Keywords

1 Introduction

As pollution-free and sustainable green energy, hydrogen has received increasing attention in the energy industry over the past few years. Hydrogen fuel cell electric vehicles (HFCEV) is an essential part of hydrogen energy industry. The popularization of HFCEVs is limited by the driving mileage, which depends on the hydrogen filling pressure. Thus, efficient, high-pressure, stable and high-displacement hydrogen pressurization equipment is crucial to the advancement of the HFCEV industry. Hydrogen compressor is one of the most important equipment in a hydrogen refueling station, the cost of which usually accounts for more than 30% of the total construction cost of a hydrogen refueling station [1]. The development of high-pressure hydrogen compressors can promote the popularity of hydrogen refueling facilities significantly.

Ionic compressor is a novel compressor that utilizes ionic liquid as a liquid piston to compress hydrogen gas. Ionic liquids can offer good thermal stability, low compressibility, suitable viscosity, and excellent frictional properties. They have low solubility with hydrogen gas so that hydrogen gas can’t be contaminate. Benefiting from the excellent physicochemical properties of ionic liquids, ionic liquids can be used in ionic compressors for both sealing and lubrication functions, solving the problem of hydrogen sealing and oil-free lubrication at high pressure in piston compressors.

§ Stored data:
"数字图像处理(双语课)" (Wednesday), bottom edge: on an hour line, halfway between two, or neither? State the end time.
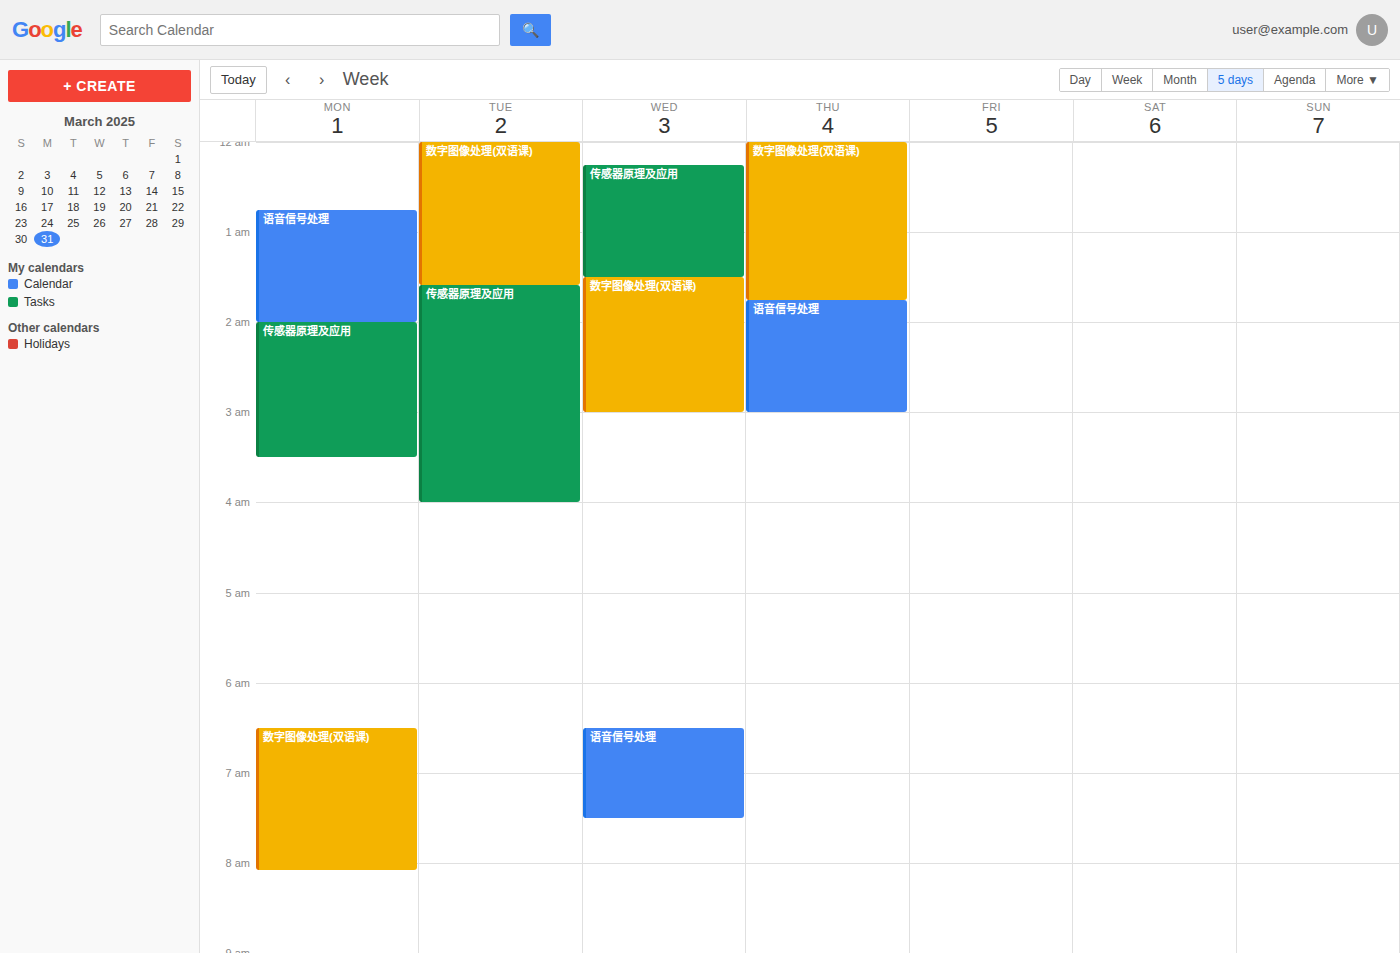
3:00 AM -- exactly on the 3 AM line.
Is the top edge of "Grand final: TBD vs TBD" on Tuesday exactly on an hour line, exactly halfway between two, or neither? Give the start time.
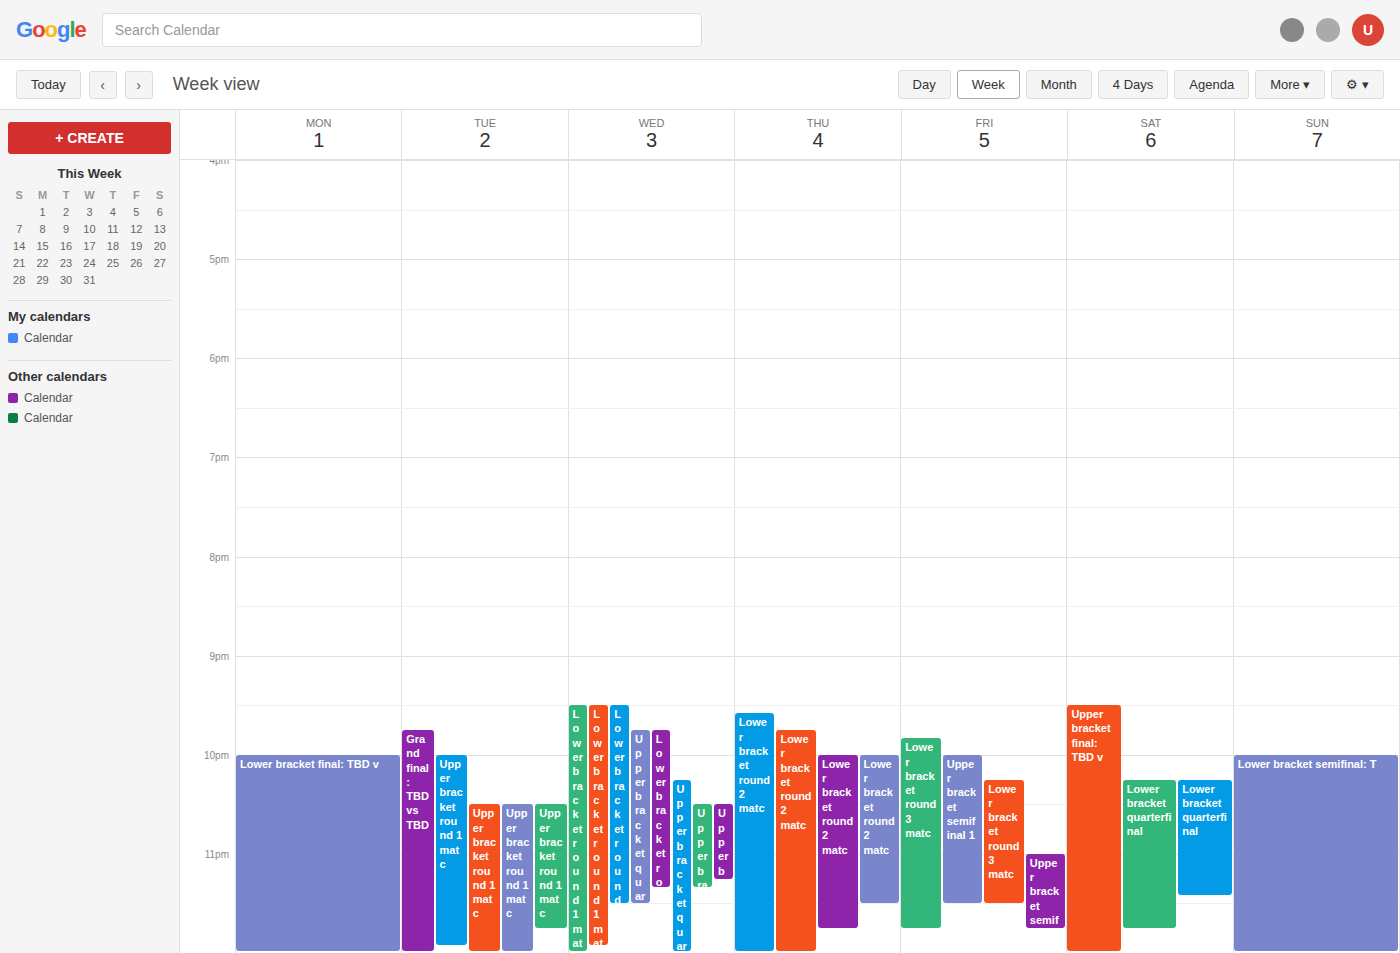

§ Problem A:
Answer the following questions using the passage on hydrogen compressors.
(i) What share of the total construction cost of a hydrogen refueling station does the hydrogen compressor usually account for?
(ii) What does an ionic compressor use as a liquid piston to compress hydrogen gas?
(iii) What factor limits the popularization of HFCEVs?
§ Problem B: Duplicate the portion of the passage on hydrogen compressors that opens with the words containing "As pollution-free and" and closes with "refueling facilities significantly.".
§ Problem C: From the passage on hydrogen compressors, list every property named in the sentence beginning "Ionic liquids can offer".

§ Worked solution A:
(i) More than 30%.
(ii) Ionic liquid.
(iii) The driving mileage, which depends on the hydrogen filling pressure.

§ Worked solution B:
As pollution-free and sustainable green energy, hydrogen has received increasing attention in the energy industry over the past few years. Hydrogen fuel cell electric vehicles (HFCEV) is an essential part of hydrogen energy industry. The popularization of HFCEVs is limited by the driving mileage, which depends on the hydrogen filling pressure. Thus, efficient, high-pressure, stable and high-displacement hydrogen pressurization equipment is crucial to the advancement of the HFCEV industry. Hydrogen compressor is one of the most important equipment in a hydrogen refueling station, the cost of which usually accounts for more than 30% of the total construction cost of a hydrogen refueling station [1]. The development of high-pressure hydrogen compressors can promote the popularity of hydrogen refueling facilities significantly.

§ Worked solution C:
- Good thermal stability
- Low compressibility
- Suitable viscosity
- Excellent frictional properties